Heureusement, il semble que les mesures annoncées par le cabinet du ministre soient en partie négociables. Le procédé a fait ses preuves. Lâcher une bombe, contempler les dégâts, apprécier les prises de position, puis revenir avec des mesures un peu moins rigoureuses mais qui ne seraient jamais passées sans cela. Le gouvernement Raffarin est coutumier du fait. Les syndicats de pharmaciens et les génériqueurs ont donc fait des contre-propositions, plaidant notamment contre une généralisation du TFR et un échéancier plus adapté. Des décisions gouvernementales devraient être connues lundi. –
A retenir
6 % de remises.
Le plafond de remise accordé sur les princeps et les génériques concernés par un forfait de remboursement sera de 6 % du prix de vente au pharmacien jusqu’au 30 juin 2004 et de 2,5 % au-delà. Le taux de 6 % correspond à la moyenne entre les taux actuels de 2,5 % (sur le prix de vente au pharmacien) sur les princeps, et 10,74 % (sur le prix fabricant hors taxes équivalant à 9,7 % sur le prix de vente) sur les génériques.
Le pire du pire
– Au 1er juillet, application d’un TFR (qui reste à définir) à tous les groupes génériques, dont le taux de substitution en volume est inférieur à 50 %.

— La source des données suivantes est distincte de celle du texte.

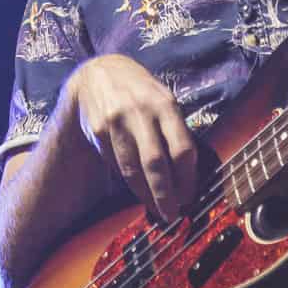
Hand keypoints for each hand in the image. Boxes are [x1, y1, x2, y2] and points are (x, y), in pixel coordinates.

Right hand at [66, 53, 198, 220]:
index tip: (189, 197)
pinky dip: (128, 180)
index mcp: (165, 104)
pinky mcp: (99, 130)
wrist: (101, 73)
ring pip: (132, 169)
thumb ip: (175, 131)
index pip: (182, 149)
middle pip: (156, 163)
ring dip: (145, 194)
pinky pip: (116, 164)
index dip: (187, 179)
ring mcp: (117, 121)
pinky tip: (137, 188)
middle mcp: (141, 112)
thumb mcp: (163, 101)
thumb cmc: (142, 93)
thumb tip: (188, 175)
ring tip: (155, 207)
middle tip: (172, 214)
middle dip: (165, 194)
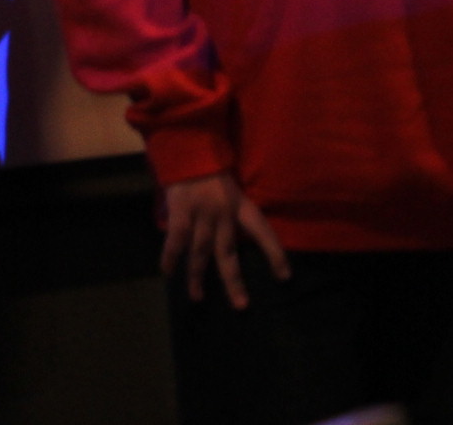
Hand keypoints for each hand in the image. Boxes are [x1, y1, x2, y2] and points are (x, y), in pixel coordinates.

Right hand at [161, 171, 289, 308]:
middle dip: (234, 281)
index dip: (274, 253)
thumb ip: (235, 212)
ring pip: (201, 252)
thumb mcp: (232, 189)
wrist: (189, 147)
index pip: (263, 231)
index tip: (285, 277)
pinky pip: (176, 241)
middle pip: (229, 252)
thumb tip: (239, 240)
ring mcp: (201, 214)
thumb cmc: (212, 172)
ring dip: (198, 277)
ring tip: (197, 298)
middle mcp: (223, 213)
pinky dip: (171, 258)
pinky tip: (168, 273)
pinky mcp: (181, 212)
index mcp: (241, 205)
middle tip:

– Au 1er septembre, ce serait le tour des groupes dont le taux de substitution est compris entre 50 et 60 %.
– Au 31 mars 2004, généralisation de la mesure à tous les groupes.
– Pour les groupes génériques nouvellement créés, le TFR s’appliquerait après neuf mois si le taux de substitution de 40 % n’est pas atteint ou à quinze mois si le seuil de 60 % n’est pas atteint. Mais quels que soient les résultats de la substitution, le TFR se mettrait en place au bout de 30 mois.